Recently, the Workgroup for Electronic Data Interchange (WEDI) published a Breach Risk Assessment Issue Brief for stakeholders to use in analyzing whether a breach of  protected health information (PHI) has occurred under the Health Insurance Portability and Accountability Act (HIPAA). 


Under HIPAA’s breach notification rule, covered entities and business associates are required to notify affected individuals, HHS, and, sometimes, the media when they determine that a breach of unsecured PHI has occurred.

In the final HITECH rule promulgated last year, HHS revised the breach notification rule, particularly the standard under which unauthorized disclosures will be considered breaches, thereby triggering an entity’s notification obligations. 

Previously, covered entities engaged in a “risk of harm” test that led to the finding of a breach only when an unauthorized use or disclosure posed a significant risk of financial, reputational, or other harm to the affected individuals.   The new final rule, at 45 C.F.R. 164.402, presumes that an unauthorized use or disclosure is a breach, unless the covered entity or business associate demonstrates that there is a “low probability that the protected health information has been compromised.”  HHS explained that it revised the test of what is considered a breach because, in its view, covered entities were setting too high a bar for unauthorized disclosures to constitute breaches under the “risk of harm” standard.  Under the revised standard, more unauthorized uses and disclosures will likely constitute “breaches” that must be reported.

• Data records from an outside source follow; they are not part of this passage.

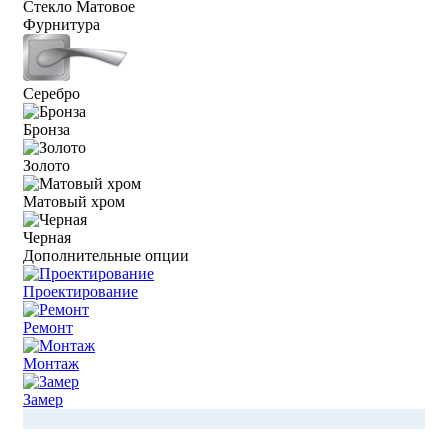
Стекло Матовое
Фурнитура
Серебро
Бронза
Золото
Матовый хром
Черная
Дополнительные опции
Проектирование
Ремонт
Монтаж
Замер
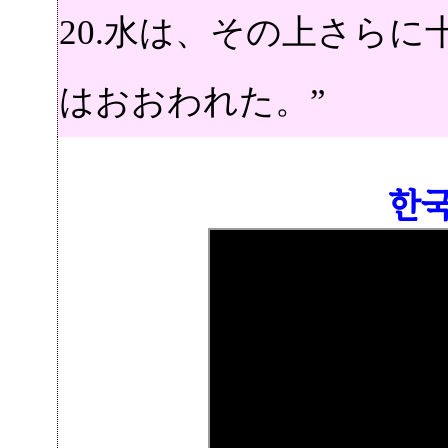
20.
水は、その上さらに
はおおわれた。”
한국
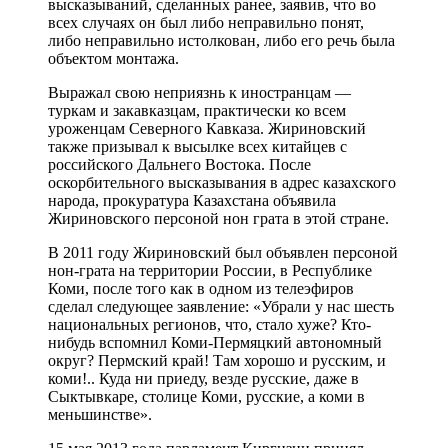
высказываний, сделанных ранее, заявив, что во
всех случаях он был либо неправильно понят,
либо неправильно истолкован, либо его речь была
объектом монтажа.
Выражал свою неприязнь к иностранцам —
туркам и закавказцам, практически ко всем
уроженцам Северного Кавказа. Жириновский
также призывал к высылке всех китайцев с
российского Дальнего Востока. После
оскорбительного высказывания в адрес казахского
народа, прокуратура Казахстана объявила
Жириновского персоной нон грата в этой стране.
В 2011 году Жириновский был объявлен персоной
нон-грата на территории России, в Республике
Коми, после того как в одном из телеэфиров
сделал следующее заявление: «Убрали у нас шесть
национальных регионов, что, стало хуже? Кто-
нибудь вспомнил Коми-Пермяцкий автономный
округ? Пермский край! Там хорошо и русским, и
коми!.. Куда ни приеду, везде русские, даже в
Сыктывкаре, столице Коми, русские, а коми в
меньшинстве».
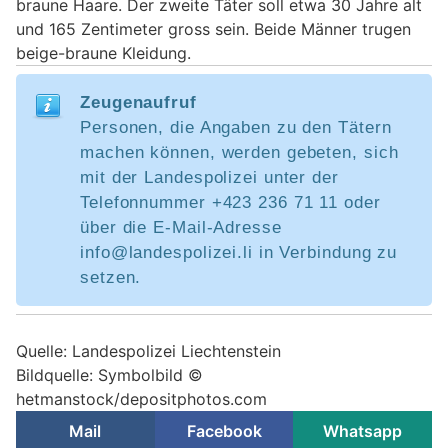
braune Haare. Der zweite Täter soll etwa 30 Jahre alt
und 165 Zentimeter gross sein. Beide Männer trugen
beige-braune Kleidung.
Zeugenaufruf
Personen, die Angaben zu den Tätern
machen können, werden gebeten, sich
mit der Landespolizei unter der
Telefonnummer +423 236 71 11 oder
über die E-Mail-Adresse
info@landespolizei.li in Verbindung zu
setzen.
Quelle: Landespolizei Liechtenstein
Bildquelle: Symbolbild ©
hetmanstock/depositphotos.com
Mail
Facebook
Whatsapp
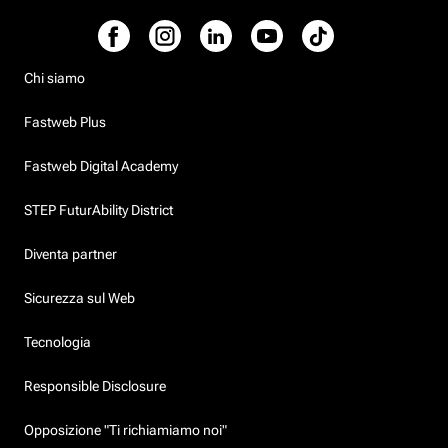
Chi siamo
Fastweb Plus
Fastweb Digital Academy
STEP FuturAbility District
Diventa partner
Sicurezza sul Web
Tecnologia
Responsible Disclosure
Opposizione "Ti richiamiamo noi"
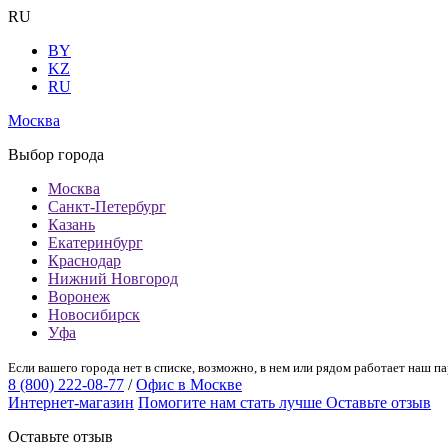
RU
BY
KZ
RU
Москва
Выбор города
Москва
Санкт-Петербург
Казань
Екатеринбург
Краснодар
Нижний Новгород
Воронеж
Новосибирск
Уфа
Если вашего города нет в списке, возможно, в нем или рядом работает наш па
8 (800) 222-08-77
/
Офис в Москве
Интернет-магазин
Помогите нам стать лучше
Оставьте отзыв
Оставьте отзыв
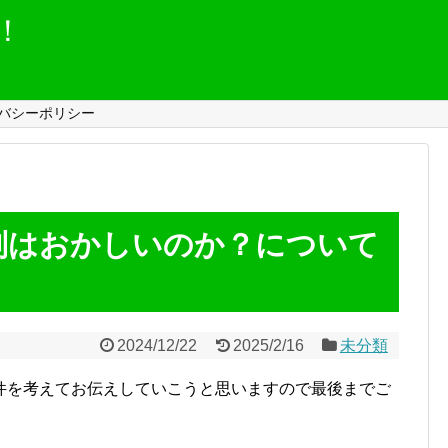
！
バシーポリシー
制はおかしいのか？について
2024/12/22
2025/2/16
未分類
件を考えてお伝えしていこうと思いますので最後までご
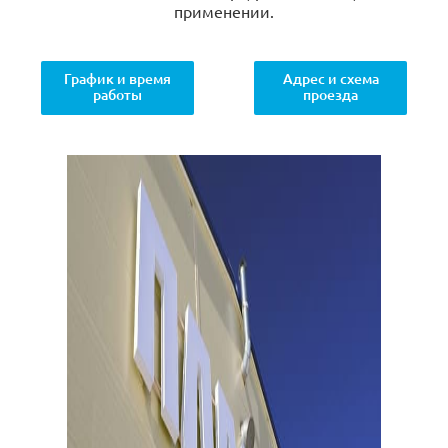
применении.
График и время
Адрес и схема
работы
проезда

WEDI’s guidance walks covered entities and business associates through the step-by-step process of what to do in the event of an unauthorized use or disclosure of unsecured PHI, as required by the new breach notification rule.  At the outset, the guidance sets forth specific questions to determine whether the breach notification rule is implicated: (1) whether the information in question is PHI, (2) whether the PHI is unsecured (for example: not encrypted), and (3) whether or not the incident falls under one of the exceptions to the breach definition enumerated in the rule. 

If a covered entity or business associate determines that an unauthorized use or disclosure of PHI has occurred, and it does not satisfy one of the enumerated exceptions, the guidance goes on to list detailed steps the entity must take, including conducting a risk assessment to determine the probability that PHI has been compromised, maintaining appropriate documentation, and considering any remedial steps the entity should put in place.

It would be prudent for covered entities and business associates to review and familiarize themselves with HHS’s expectations relating to breach determination and notification.  However, as the guidance notes, in the event an unauthorized use or disclosure of PHI occurs, each step should involve legal counsel, any risk management team, and designated privacy and security offices to ensure compliance with all legal requirements and internal HIPAA policies and procedures.  Meanwhile, companies that are covered entities and/or business associates should ensure that their incident response and risk assessment plans are up to date and consistent with the new requirements.